> _Tâches à réaliser_
[1] Mettez à jour l'extrait de la décision de la Régie entre « Union des municipalités » et « 14 juin 2014 (la Décision). », inclusivement, en remplaçant « demande de révision » par « requête en révision ».
[2] Selon l'extrait de la décision de la Régie, à quelle date Gaz Métro dépose-t-elle sa demande de révision ?
[3] Indiquez si chacun des énoncés suivants concorde avec l'extrait de la décision de la Régie, en répondant par oui ou par non et en citant les mots décisifs de l'extrait :
(a) La décision D‑2014‑102 a été rendue le 14 juin 2014.
(b) L'Union des municipalités du Québec est la demanderesse en révision.
(c) La décision D-2014-214 est une décision finale.

Contenu de la décision

 

QUÉBEC                                                                             RÉGIE DE L’ÉNERGIE

 

 

 

D-2014-214

R-3901-2014

19 décembre 2014

 

 

 

 

PRÉSENTS :

 

Louise Pelletier

Diane Jean

Bernard Houle

Régisseurs

 

 

Société en commandite Gaz Métro

Demanderesse en révision

 

 

et

 

 

Intervenants dont les noms apparaissent ci-après

 

 

Décision finale

 

Demande de révision de la décision D-2014-102 rendue dans le dossier R-3879-2014


 


Intervenants :

 

Association des consommateurs industriels de gaz (ACIG);

Fédération canadienne de l’entreprise indépendante (section Québec) (FCEI);

Stratégies énergétiques et Association québécoise de lutte contre la pollution atmosphérique (SÉ-QLPA);

Union des municipalités du Québec (UMQ).

 


1.            INTRODUCTION

 

[1]             Le 15 juillet 2014, Société en commandite Gaz Métro (Gaz Métro ou la Demanderesse en révision) dépose à la Régie de l’énergie (la Régie) une demande de révision de certaines conclusions de la décision procédurale D‑2014‑102 rendue le 14 juin 2014 (la Décision).

> _Données à examiner_
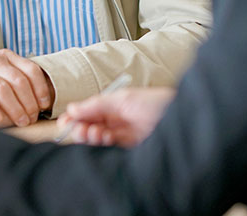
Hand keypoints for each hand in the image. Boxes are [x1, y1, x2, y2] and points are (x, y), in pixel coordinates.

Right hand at [0, 49, 53, 127]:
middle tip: (31, 119)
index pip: (31, 69)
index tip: (44, 106)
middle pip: (18, 81)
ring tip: (20, 122)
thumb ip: (15, 80)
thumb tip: (40, 103)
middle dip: (29, 103)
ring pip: (1, 88)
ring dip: (14, 108)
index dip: (41, 89)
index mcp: (5, 56)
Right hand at [57, 87, 175, 146]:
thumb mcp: (123, 98)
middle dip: (81, 128)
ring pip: (98, 137)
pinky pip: (109, 147)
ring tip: (94, 133)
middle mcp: (117, 119)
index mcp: (113, 105)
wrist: (182, 117)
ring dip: (91, 135)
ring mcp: (123, 133)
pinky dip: (102, 143)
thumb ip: (97, 104)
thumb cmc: (157, 102)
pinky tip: (103, 137)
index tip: (64, 122)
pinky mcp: (130, 147)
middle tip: (79, 129)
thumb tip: (72, 109)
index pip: (88, 112)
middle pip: (90, 126)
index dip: (75, 117)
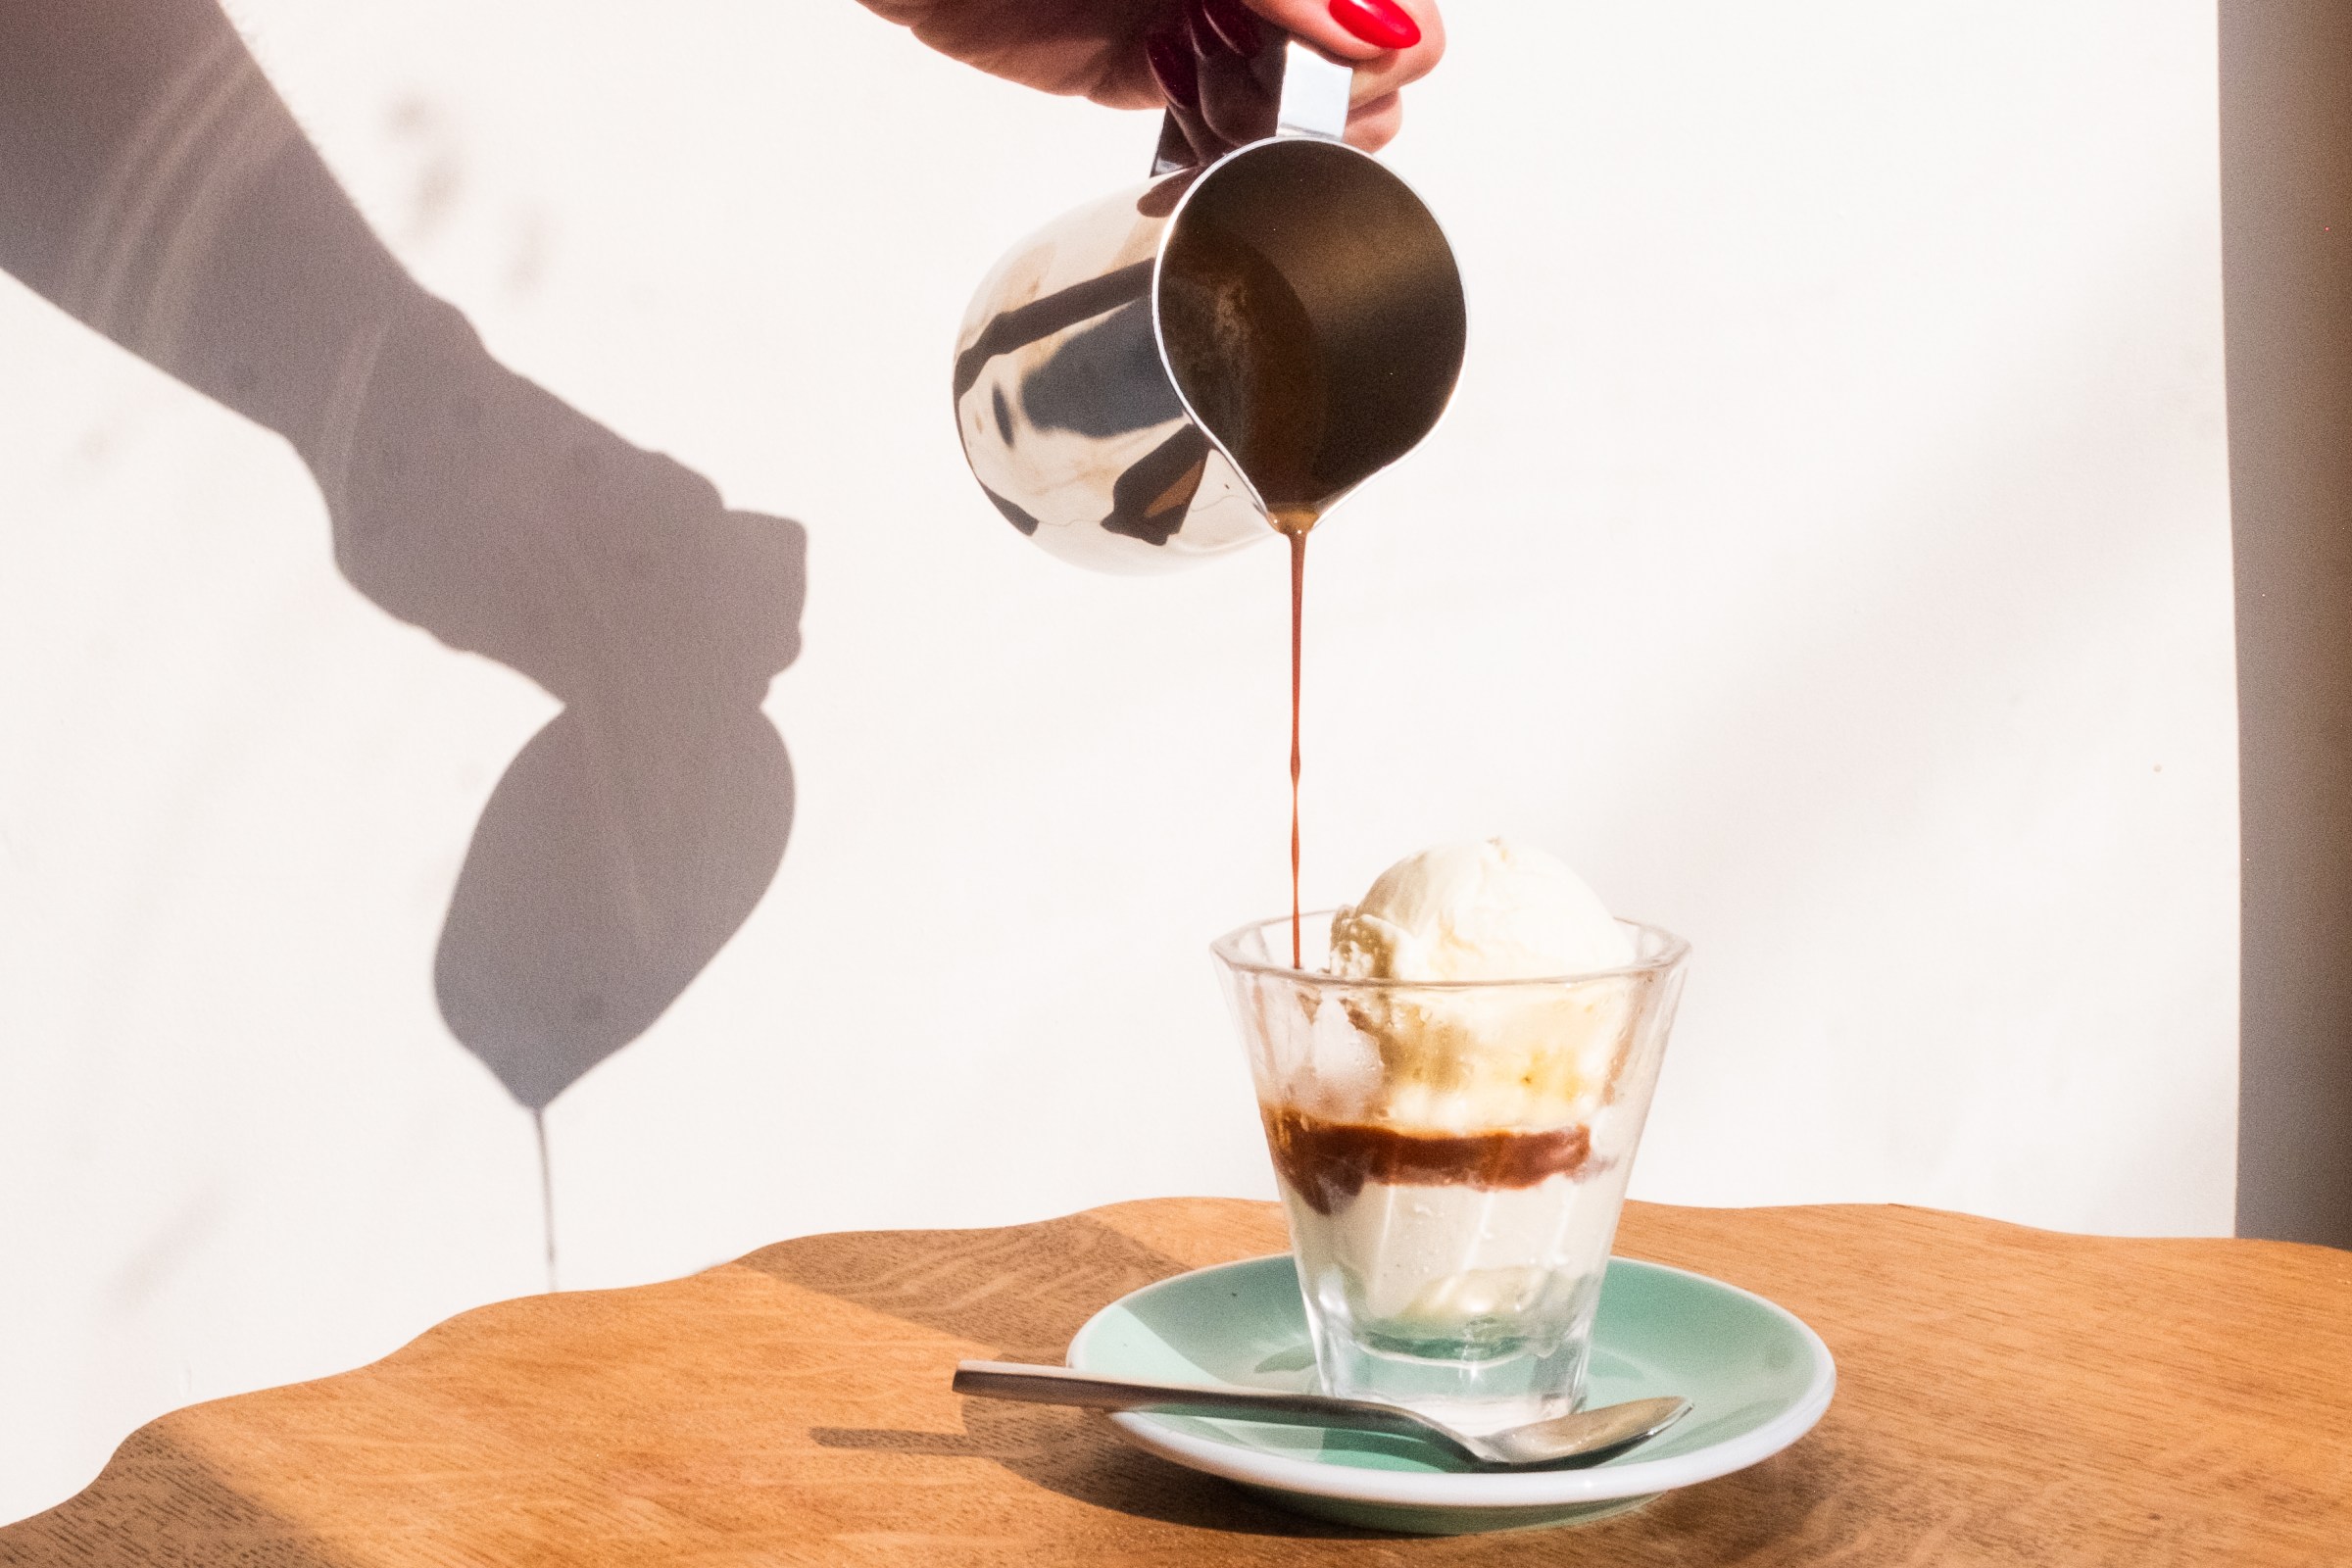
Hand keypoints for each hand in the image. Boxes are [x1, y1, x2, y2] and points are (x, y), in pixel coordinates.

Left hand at [860, 0, 1442, 160]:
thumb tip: (1377, 27)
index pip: (1405, 11)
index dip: (1373, 45)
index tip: (1304, 49)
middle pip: (1378, 67)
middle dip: (1319, 89)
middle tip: (1230, 66)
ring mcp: (1220, 21)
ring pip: (1310, 114)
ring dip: (1267, 122)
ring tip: (1195, 86)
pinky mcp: (1156, 72)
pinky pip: (1227, 138)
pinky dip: (1217, 150)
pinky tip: (1176, 111)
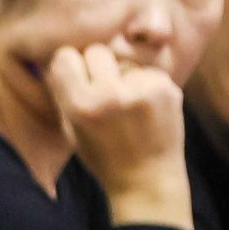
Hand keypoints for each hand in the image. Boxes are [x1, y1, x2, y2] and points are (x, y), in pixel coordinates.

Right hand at [46, 44, 191, 228]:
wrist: (147, 179)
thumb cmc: (102, 154)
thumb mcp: (70, 128)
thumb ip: (64, 91)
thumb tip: (61, 56)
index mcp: (80, 105)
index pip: (65, 56)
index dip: (69, 66)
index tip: (74, 76)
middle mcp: (110, 94)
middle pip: (96, 51)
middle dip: (96, 66)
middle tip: (102, 89)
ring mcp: (141, 90)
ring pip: (124, 62)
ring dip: (123, 77)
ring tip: (128, 107)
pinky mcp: (167, 88)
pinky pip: (146, 72)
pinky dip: (145, 86)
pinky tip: (146, 110)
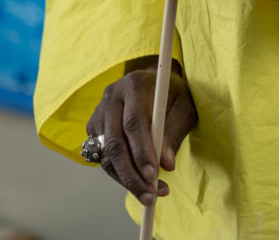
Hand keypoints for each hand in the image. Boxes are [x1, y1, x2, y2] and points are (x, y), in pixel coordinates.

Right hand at [87, 58, 197, 205]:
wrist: (154, 82)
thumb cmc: (172, 95)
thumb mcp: (184, 108)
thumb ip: (174, 133)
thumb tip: (166, 164)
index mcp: (135, 85)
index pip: (134, 122)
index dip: (142, 151)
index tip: (153, 175)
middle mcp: (112, 97)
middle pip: (115, 142)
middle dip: (132, 174)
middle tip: (150, 195)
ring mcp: (99, 113)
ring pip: (106, 155)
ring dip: (126, 179)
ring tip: (149, 195)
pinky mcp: (94, 129)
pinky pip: (103, 158)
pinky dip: (119, 175)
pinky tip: (138, 183)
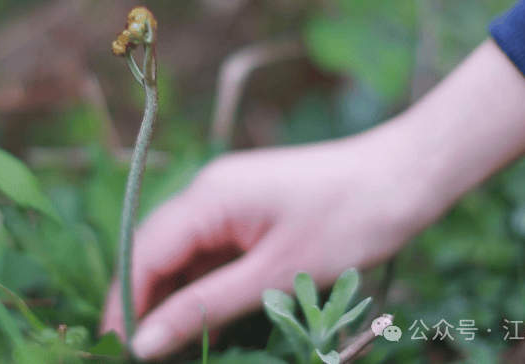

> _Réponses fournies_
[1]
Union des municipalités du Québec (UMQ).

 


1.            INTRODUCTION

 

[1]             Le 15 juillet 2014, Société en commandite Gaz Métro (Gaz Métro ou la Demanderesse en révision) dépose à la Régie de l’énergie (la Régie) une requête en révision de certaines conclusions de la décision procédurale D‑2014‑102 rendue le 14 juin 2014 (la Décision).

[2] Le 15 juillet 2014.

[3]
(a) Oui : « la décision procédurale D‑2014‑102 rendue le 14 juin 2014 ».
(b) Non : « Société en commandite Gaz Métro » et « Demanderesse en révision ».
(c) Oui : « Décision finale ».